Text section ->
The Volokh Conspiracy

Mostly law professors | Sometimes contrarian | Often libertarian | Always independent

Free Speech

Noncustodial Parent Must Make Sure That Children Comply with Custodial Parent's Religion


From Cohen v. Cohen, decided Wednesday by a New York appellate court:

The parties were married on November 17, 2009. There are two children of the marriage, born in 2011 and 2013, respectively.

During the early years of the marriage, the parties practiced Satmar Hasidic Judaism. At a certain point, the defendant (hereinafter the father) became non-religious, although he continued to appear religious in his dress and customs. The parties separated [and divorced]…. [The trial court] awarded the mother sole physical and legal custody of the children, with parental access to the father.

The father was directed to provide the children with exclusively kosher food and to make "all reasonable efforts to ensure that the children's appearance and conduct comply with the Hasidic' religious requirements of the [mother] and of the children's schools as they were raised while the children are in [his] physical custody." The court emphasized, however, that it was not mandating any specific mode of dress or religious practices for the father during his periods of parental access….

The father contends that this provision is unconstitutional and not in the children's best interests, relying primarily on this Court's decision in Weisberger v. Weisberger. We disagree. In Weisberger, the [trial court] enforced a religious upbringing clause in the parties' separation agreement by ordering that, during any period of parental access or during any appearance at the children's schools, the mother "must practice full religious observance in accordance with the Hasidic practices of ultra Orthodoxy," or be relegated to supervised therapeutic visitation. On appeal, this Court determined that it was "wholly inappropriate to use supervised [parental access] as a tool to compel theplaintiff to comport herself in a particular religious manner." This Court held that the [trial court] had run afoul of constitutional limitations by compelling the mother to herself practice a religion, rather than merely directing her to provide the children with a religious upbringing (citing Lee v Weisman (1992)).

Information provided ->
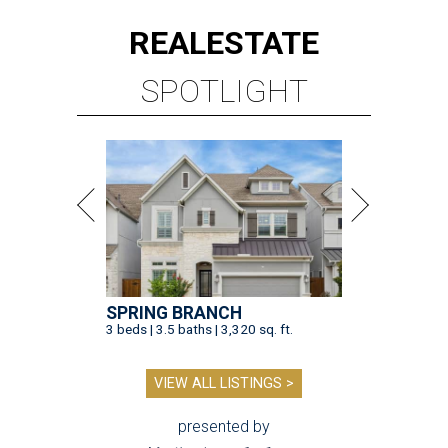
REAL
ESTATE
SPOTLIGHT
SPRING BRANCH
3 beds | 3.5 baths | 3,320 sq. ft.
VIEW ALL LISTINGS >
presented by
---
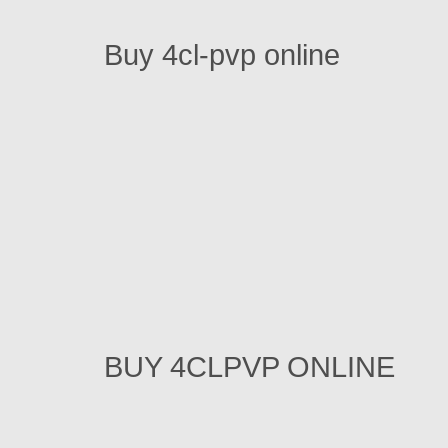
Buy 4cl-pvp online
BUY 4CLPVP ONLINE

Tasks ->
A: Transcribe the Cohen v. Cohen post above from "The Volokh Conspiracy" up to and including "to the father.".
B: Rewrite the paragraph of the Cohen v. Cohen post that begins "The father was directed to provide" in fewer words, keeping its main facts.
C: According to the Cohen v. Cohen post, on what date were the parties married?

Responses to the tasks ->
A:
The Volokh Conspiracy

Mostly law professors | Sometimes contrarian | Often libertarian | Always independent

Free Speech

Noncustodial Parent Must Make Sure That Children Comply with Custodial Parent's Religion


From Cohen v. Cohen, decided Wednesday by a New York appellate court:

The parties were married on November 17, 2009. There are two children of the marriage, born in 2011 and 2013, respectively.

During the early years of the marriage, the parties practiced Satmar Hasidic Judaism. At a certain point, the defendant (hereinafter the father) became non-religious, although he continued to appear religious in his dress and customs. The parties separated [and divorced]…. [The trial court] awarded the mother sole physical and legal custody of the children, with parental access to the father.

B: While the children are in his physical custody, the father must feed them only kosher food. He must also make all reasonable efforts to keep their appearance and conduct in line with the Hasidic religious requirements of the mother and the children's schools, as the children were raised. The court stressed that it was not requiring any particular dress or religious practice of the father himself during his parental access.

C: November 17, 2009.